Stored data:
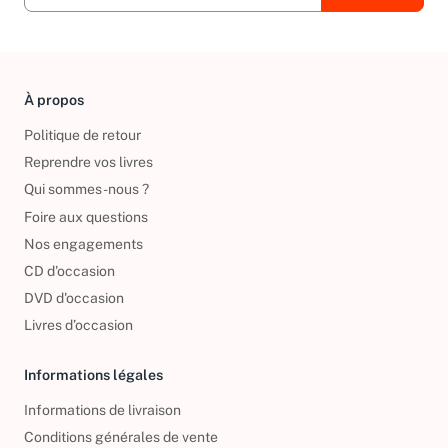
À propos
Politique de retour
Reprendre vos livres
Qui sommes-nous ?
Foire aux questions
Nos engagements
CD d'occasion
DVD d'occasion
Livres d’occasion
Informations légales
Informations de livraison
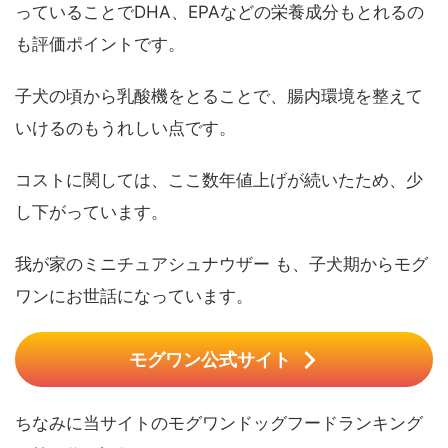
っていることでDHA、EPAなどの栄養成分もとれるの
も評価ポイントです。
子犬の頃から乳酸機をとることで、腸内環境を整えて
いけるのもうれしい点です。
コストに関しては、ここ数年値上げが続いたため、少
し下がっています。
我が家のミニチュアシュナウザー も、子犬期からモグ
ワンにお世話になっています。
モグワン公式サイト
ちなみに当サイトのモグワンドッグフードランキング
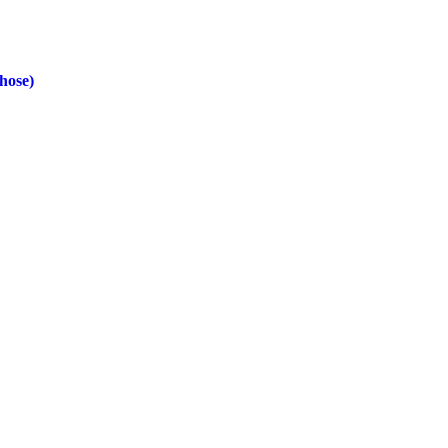
hose)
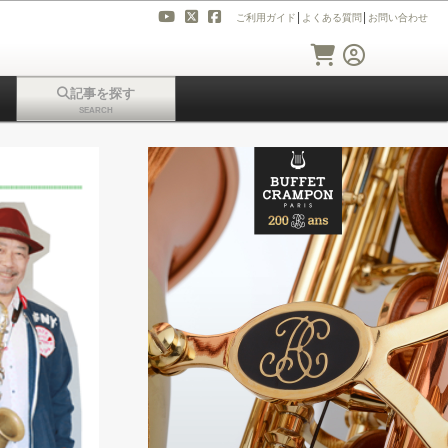
ご利用ガイド
│
よくある質問
│
お問い合わせ
記事を探す
SEARCH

Try it:
Your copy should be the entries retyped exactly, with no images in it.

Exercise response:
À propos
Politique de retour
Reprendre vos livres
Qui sommes-nous ?
Foire aux questions
Nos engagements
CD d'occasion
DVD d'occasion
Livres d’occasion
Informations légales
Informations de livraison
っていることでDHA、EPAなどの栄養成分もとれるの
も評価ポイントです。
子犬の頃から乳酸機をとることで、腸内環境を整えて
いけるのもうれしい点です。
コストに関しては、ここ数年値上げが続いたため、少
し下がっています。
我が家のミニチュアシュナウザー も、子犬期からモグ
ワンにお世話になっています。
モグワン公式サイト
ちなみに当サイトのモグワンドッグフードランキング
hose)
ご利用ガイド
│
よくある質問
│
お問い合わせ
記事を探す
SEARCH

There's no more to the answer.